▶ [Records supplied]:
********************

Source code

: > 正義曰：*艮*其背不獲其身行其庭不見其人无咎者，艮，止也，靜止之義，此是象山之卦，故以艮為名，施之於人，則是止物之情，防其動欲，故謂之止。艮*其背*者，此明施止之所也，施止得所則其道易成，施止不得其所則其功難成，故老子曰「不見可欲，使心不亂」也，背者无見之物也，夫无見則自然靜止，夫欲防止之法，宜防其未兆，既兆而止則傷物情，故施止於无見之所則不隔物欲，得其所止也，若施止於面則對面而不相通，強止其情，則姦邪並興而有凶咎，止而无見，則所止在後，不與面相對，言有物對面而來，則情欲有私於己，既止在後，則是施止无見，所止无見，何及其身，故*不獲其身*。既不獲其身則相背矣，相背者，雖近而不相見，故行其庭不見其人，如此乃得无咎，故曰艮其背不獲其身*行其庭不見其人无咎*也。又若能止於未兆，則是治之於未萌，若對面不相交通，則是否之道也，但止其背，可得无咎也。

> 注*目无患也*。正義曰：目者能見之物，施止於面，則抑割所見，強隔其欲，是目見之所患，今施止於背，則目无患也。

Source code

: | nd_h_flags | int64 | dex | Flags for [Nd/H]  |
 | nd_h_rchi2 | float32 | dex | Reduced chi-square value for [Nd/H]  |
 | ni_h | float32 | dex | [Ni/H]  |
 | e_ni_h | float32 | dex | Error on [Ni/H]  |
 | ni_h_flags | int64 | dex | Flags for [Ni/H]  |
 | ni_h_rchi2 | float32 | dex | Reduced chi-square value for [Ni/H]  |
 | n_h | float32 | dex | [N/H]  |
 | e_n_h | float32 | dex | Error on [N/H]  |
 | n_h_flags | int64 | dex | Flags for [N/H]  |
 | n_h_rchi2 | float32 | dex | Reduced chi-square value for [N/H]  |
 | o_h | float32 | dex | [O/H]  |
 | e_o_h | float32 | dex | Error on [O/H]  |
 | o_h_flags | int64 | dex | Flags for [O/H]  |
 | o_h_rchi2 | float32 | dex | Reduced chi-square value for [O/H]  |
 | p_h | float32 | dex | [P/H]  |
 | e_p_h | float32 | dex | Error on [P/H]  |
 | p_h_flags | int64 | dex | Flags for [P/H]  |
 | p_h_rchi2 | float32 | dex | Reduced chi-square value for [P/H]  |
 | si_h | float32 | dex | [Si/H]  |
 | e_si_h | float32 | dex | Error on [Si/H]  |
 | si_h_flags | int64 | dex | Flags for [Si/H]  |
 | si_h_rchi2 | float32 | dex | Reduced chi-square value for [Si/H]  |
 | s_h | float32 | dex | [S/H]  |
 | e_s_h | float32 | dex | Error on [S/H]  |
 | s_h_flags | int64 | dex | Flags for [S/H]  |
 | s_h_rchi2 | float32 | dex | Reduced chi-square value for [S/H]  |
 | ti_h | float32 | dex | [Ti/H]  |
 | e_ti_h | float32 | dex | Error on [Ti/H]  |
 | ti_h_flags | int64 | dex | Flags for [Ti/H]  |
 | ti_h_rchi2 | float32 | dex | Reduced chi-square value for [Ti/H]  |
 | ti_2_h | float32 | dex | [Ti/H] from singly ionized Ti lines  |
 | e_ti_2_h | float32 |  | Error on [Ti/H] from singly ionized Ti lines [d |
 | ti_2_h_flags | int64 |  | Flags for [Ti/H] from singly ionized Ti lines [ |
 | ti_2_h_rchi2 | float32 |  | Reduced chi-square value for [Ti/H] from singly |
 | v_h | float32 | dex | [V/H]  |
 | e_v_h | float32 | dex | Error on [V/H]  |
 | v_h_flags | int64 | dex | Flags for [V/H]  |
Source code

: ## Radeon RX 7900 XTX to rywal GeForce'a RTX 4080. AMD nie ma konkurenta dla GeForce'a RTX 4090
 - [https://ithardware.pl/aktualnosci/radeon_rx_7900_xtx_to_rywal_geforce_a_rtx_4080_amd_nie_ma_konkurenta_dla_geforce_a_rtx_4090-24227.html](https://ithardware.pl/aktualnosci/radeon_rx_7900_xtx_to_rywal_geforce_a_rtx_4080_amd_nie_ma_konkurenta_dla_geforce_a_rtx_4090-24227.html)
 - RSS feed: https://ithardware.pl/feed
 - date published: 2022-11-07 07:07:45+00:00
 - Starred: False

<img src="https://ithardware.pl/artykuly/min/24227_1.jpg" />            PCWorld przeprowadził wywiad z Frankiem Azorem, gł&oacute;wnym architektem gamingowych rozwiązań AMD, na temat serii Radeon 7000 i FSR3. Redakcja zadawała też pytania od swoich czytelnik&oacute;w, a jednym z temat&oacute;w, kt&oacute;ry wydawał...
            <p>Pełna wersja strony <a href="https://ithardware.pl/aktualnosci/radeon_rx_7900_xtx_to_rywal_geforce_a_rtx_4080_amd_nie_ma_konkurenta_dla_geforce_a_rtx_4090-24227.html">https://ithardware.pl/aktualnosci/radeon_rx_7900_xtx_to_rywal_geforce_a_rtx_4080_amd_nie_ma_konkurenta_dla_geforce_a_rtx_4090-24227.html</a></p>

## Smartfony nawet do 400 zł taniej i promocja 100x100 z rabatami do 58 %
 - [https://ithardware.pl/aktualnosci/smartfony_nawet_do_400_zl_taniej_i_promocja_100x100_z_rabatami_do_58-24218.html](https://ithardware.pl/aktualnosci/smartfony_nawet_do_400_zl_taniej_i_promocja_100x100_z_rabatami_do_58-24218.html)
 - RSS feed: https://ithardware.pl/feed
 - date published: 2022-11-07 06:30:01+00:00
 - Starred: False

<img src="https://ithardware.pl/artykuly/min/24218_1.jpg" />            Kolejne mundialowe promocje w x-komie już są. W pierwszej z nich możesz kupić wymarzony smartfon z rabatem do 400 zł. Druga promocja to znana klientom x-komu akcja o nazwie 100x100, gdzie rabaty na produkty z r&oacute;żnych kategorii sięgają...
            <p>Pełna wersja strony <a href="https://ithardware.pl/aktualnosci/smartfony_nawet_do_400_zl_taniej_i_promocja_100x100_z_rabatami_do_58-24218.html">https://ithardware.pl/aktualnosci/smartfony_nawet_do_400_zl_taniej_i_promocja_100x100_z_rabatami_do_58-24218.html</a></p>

********************

▶ [Exercise prompt]: Copy out all the records above, switching every "float32" to "float64" and leaving everything else unchanged.

▶ [Output below]:
Source code

: > 正義曰：*艮*其背不獲其身行其庭不見其人无咎者，艮，止也，靜止之義，此是象山之卦，故以艮為名，施之於人，則是止物之情，防其動欲，故謂之止。艮*其背*者，此明施止之所也，施止得所則其道易成，施止不得其所則其功難成，故老子曰「不見可欲，使心不亂」也，背者无見之物也，夫无見則自然靜止，夫欲防止之法，宜防其未兆，既兆而止則傷物情，故施止於无見之所則不隔物欲，得其所止也，若施止於面則對面而不相通，強止其情，則姦邪並興而有凶咎，止而无見，則所止在後，不與面相對，言有物對面而來，則情欲有私於己，既止在後，則是施止无見，所止无見，何及其身，故*不獲其身*。既不獲其身則相背矣，相背者，雖近而不相見，故行其庭不見其人，如此乃得无咎，故曰艮其背不獲其身*行其庭不見其人无咎*也。又若能止於未兆，則是治之於未萌，若對面不相交通，則是否之道也，但止其背，可得无咎也。

> 注*目无患也*。正義曰：目者能見之物，施止於面，則抑割所見，強隔其欲，是目見之所患，今施止於背，則目无患也。

Source code

: | nd_h_flags | int64 | dex | Flags for [Nd/H]  |
 | nd_h_rchi2 | float64 | dex | Reduced chi-square value for [Nd/H]  |
 | ni_h | float64 | dex | [Ni/H]  |
 | e_ni_h | float64 | dex | Error on [Ni/H]  |
 | ni_h_flags | int64 | dex | Flags for [Ni/H]  |
 | ni_h_rchi2 | float64 | dex | Reduced chi-square value for [Ni/H]  |
 | n_h | float64 | dex | [N/H]  |
 | e_n_h | float64 | dex | Error on [N/H]  |
 | n_h_flags | int64 | dex | Flags for [N/H]  |
 | n_h_rchi2 | float64 | dex | Reduced chi-square value for [N/H]  |
 | o_h | float64 | dex | [O/H]  |
 | e_o_h | float64 | dex | Error on [O/H]  |
 | o_h_flags | int64 | dex | Flags for [O/H]  |
 | o_h_rchi2 | float64 | dex | Reduced chi-square value for [O/H]  |
 | p_h | float64 | dex | [P/H]  |
 | e_p_h | float64 | dex | Error on [P/H]  |
 | p_h_flags | int64 | dex | Flags for [P/H]  |
 | p_h_rchi2 | float64 | dex | Reduced chi-square value for [P/H]  |
 | si_h | float64 | dex | [Si/H]  |
 | e_si_h | float64 | dex | Error on [Si/H]  |
 | si_h_flags | int64 | dex | Flags for [Si/H]  |
 | si_h_rchi2 | float64 | dex | Reduced chi-square value for [Si/H]  |
 | s_h | float64 | dex | [S/H]  |
 | e_s_h | float64 | dex | Error on [S/H]  |
 | s_h_flags | int64 | dex | Flags for [S/H]  |
 | s_h_rchi2 | float64 | dex | Reduced chi-square value for [S/H]  |
 | ti_h | float64 | dex | [Ti/H]  |
 | e_ti_h | float64 | dex | Error on [Ti/H]  |
 | ti_h_flags | int64 | dex | Flags for [Ti/H]  |
 | ti_h_rchi2 | float64 | dex | Reduced chi-square value for [Ti/H]  |
 | ti_2_h | float64 | dex | [Ti/H] from singly ionized Ti lines  |
 | e_ti_2_h | float64 |  | Error on [Ti/H] from singly ionized Ti lines [d |
 | ti_2_h_flags | int64 |  | Flags for [Ti/H] from singly ionized Ti lines [ |
 | ti_2_h_rchi2 | float64 |  | Reduced chi-square value for [Ti/H] from singly |
 | v_h | float64 | dex | [V/H]  |
 | e_v_h | float64 | dex | Error on [V/H]  |
 | v_h_flags | int64 | dex | Flags for [V/H]  |
Source code

: ## Radeon RX 7900 XTX to rywal GeForce'a RTX 4080. AMD nie ma konkurenta dla GeForce'a RTX 4090
 - [https://ithardware.pl/aktualnosci/radeon_rx_7900_xtx_to_rywal_geforce_a_rtx_4080_amd_nie_ma_konkurenta_dla_geforce_a_rtx_4090-24227.html](https://ithardware.pl/aktualnosci/radeon_rx_7900_xtx_to_rywal_geforce_a_rtx_4080_amd_nie_ma_konkurenta_dla_geforce_a_rtx_4090-24227.html)
 - RSS feed: https://ithardware.pl/feed
 - date published: 2022-11-07 07:07:45+00:00
 - Starred: False

<img src="https://ithardware.pl/artykuly/min/24227_1.jpg" />            PCWorld przeprowadził wywiad z Frankiem Azorem, gł&oacute;wnym architektem gamingowych rozwiązań AMD, na temat serii Radeon 7000 i FSR3. Redakcja zadawała też pytania od swoich czytelnik&oacute;w, a jednym z temat&oacute;w, kt&oacute;ry wydawał...
            <p>Pełna wersja strony <a href="https://ithardware.pl/aktualnosci/radeon_rx_7900_xtx_to_rywal_geforce_a_rtx_4080_amd_nie_ma_konkurenta_dla_geforce_a_rtx_4090-24227.html">https://ithardware.pl/aktualnosci/radeon_rx_7900_xtx_to_rywal_geforce_a_rtx_4080_amd_nie_ma_konkurenta_dla_geforce_a_rtx_4090-24227.html</a></p>

## Smartfony nawet do 400 zł taniej i promocja 100x100 z rabatami do 58 %
 - [https://ithardware.pl/aktualnosci/smartfony_nawet_do_400_zl_taniej_i_promocja_100x100_z_rabatami_do_58-24218.html](https://ithardware.pl/aktualnosci/smartfony_nawet_do_400_zl_taniej_i_promocja_100x100_z_rabatami_do_58-24218.html)
 - RSS feed: https://ithardware.pl/feed
 - date published: 2022-11-07 06:30:01+00:00
 - Starred: False

<img src="https://ithardware.pl/artykuly/min/24218_1.jpg" />            Kolejne mundialowe promocje w x-komie już są. W pierwszej z nich możesz kupić wymarzony smartfon z rabatem do 400 zł. Druga promocja to znana klientom x-komu akcja o nazwie 100x100, gdzie rabaty na produkty z r&oacute;żnych kategorii sięgają...
            <p>Pełna wersja strony <a href="https://ithardware.pl/aktualnosci/smartfony_nawet_do_400_zl_taniej_i_promocja_100x100_z_rabatami_do_58-24218.html">https://ithardware.pl/aktualnosci/smartfony_nawet_do_400_zl_taniej_i_promocja_100x100_z_rabatami_do_58-24218.html</a></p>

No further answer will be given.